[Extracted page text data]
┌──

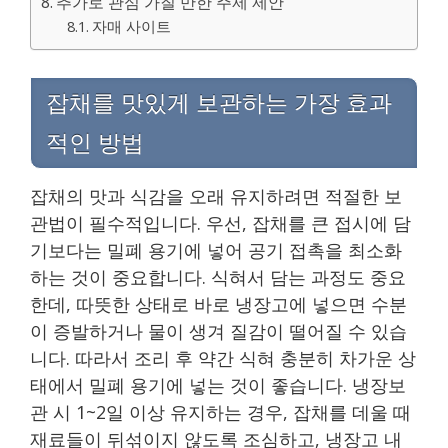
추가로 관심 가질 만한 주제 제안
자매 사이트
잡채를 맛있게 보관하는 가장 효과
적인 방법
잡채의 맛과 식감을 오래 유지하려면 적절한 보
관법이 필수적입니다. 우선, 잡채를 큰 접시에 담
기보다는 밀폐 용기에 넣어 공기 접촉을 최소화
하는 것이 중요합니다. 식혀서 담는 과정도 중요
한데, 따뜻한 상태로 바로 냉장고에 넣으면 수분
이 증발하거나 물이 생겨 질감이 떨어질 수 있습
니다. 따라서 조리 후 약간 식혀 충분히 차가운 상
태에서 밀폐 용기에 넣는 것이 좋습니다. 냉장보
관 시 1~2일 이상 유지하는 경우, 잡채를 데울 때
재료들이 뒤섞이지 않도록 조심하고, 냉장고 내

└──
┌──

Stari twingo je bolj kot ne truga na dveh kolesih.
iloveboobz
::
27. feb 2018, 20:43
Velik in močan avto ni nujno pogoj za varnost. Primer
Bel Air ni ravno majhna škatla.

└──

Take the material from the line with "Stari twingo je" up to and including the line with "Bel Air ni ravno majhna škatla.". Swap "avto" for "vozilo", change nothing else, and write out only those lines.

▶ _SOLUTION TO THE EXERCISE_:
Stari twingo je bolj kot ne truga na dveh kolesih.
iloveboobz
::
27. feb 2018, 20:43
Velik in močan vozilo ni nujno pogoj za varnost. Primer
Bel Air ni ravno majhna škatla.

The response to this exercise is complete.